[[ Dataset extract open ]]

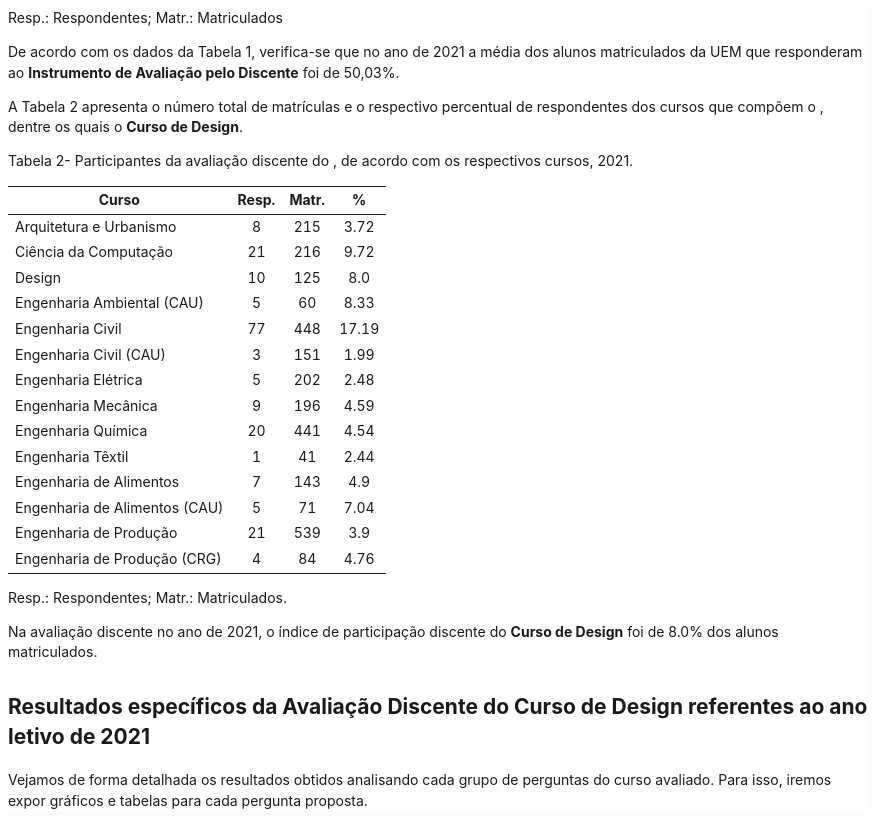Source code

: 
Resp.: Respondentes; Matr.: Matriculados

De acordo com os dados da Tabela 1, verifica-se que no ano de 2021 a média dos alunos matriculados da UEM que responderam ao **Instrumento de Avaliação pelo Discente** foi de 50,03%.

A Tabela 2 apresenta o número total de matrículas e o respectivo percentual de respondentes dos cursos que compõem o , dentre os quais o **Curso de Design**.

Tabela 2- Participantes da avaliação discente do , de acordo com os respectivos cursos, 2021.

| Curso |  Resp. |Matr.|   %   | 
 |------|:-----:|:-----:|:---:| 
 | Arquitetura e Urbanismo| 8| 215| 3.72| 
| Ciência da Computação| 21| 216| 9.72| 
| Design| 10| 125| 8.0| 
| Engenharia Ambiental (CAU)| 5| 60| 8.33| 
| Engenharia Civil| 77| 448| 17.19| 
| Engenharia Civil (CAU)| 3| 151| 1.99| 
| Engenharia Elétrica| 5| 202| 2.48| 
| Engenharia Mecânica| 9| 196| 4.59| 
| Engenharia Química| 20| 441| 4.54| 
| Engenharia Têxtil| 1| 41| 2.44| 
| Engenharia de Alimentos| 7| 143| 4.9| 
| Engenharia de Alimentos (CAU)| 5| 71| 7.04| 
| Engenharia de Produção| 21| 539| 3.9| 
| Engenharia de Produção (CRG)| 4| 84| 4.76| 
 

Resp.: Respondentes; Matr.: Matriculados.

Na avaliação discente no ano de 2021, o índice de participação discente do **Curso de Design** foi de 8.0% dos alunos matriculados.

[^1]: Os dados dessa e das demais tabelas apresentadas neste relatório têm como fonte as informações básicas das avaliações discentes de cada ano letivo no qual o instrumento foi aplicado pela CPA.

## Resultados específicos da Avaliação Discente do Curso de Design referentes ao ano letivo de 2021


Vejamos de forma detalhada os resultados obtidos analisando cada grupo de perguntas do curso avaliado. Para isso, iremos expor gráficos e tabelas para cada pergunta proposta.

[[ Dataset extract closed ]]

* _Work request_:
Your task is to restate, word for word, only those lines above that fall between the line holding "Tabela 2- Participantes" and the line holding "21| 216| 9.72|", inclusive.

* _Result below_:
Tabela 2- Participantes da avaliação discente do , de acordo com os respectivos cursos, 2021.

| Curso |  Resp. |Matr.|   %   | 
 |------|:-----:|:-----:|:---:| 
 | Arquitetura e Urbanismo| 8| 215| 3.72| 
| Ciência da Computação| 21| 216| 9.72| 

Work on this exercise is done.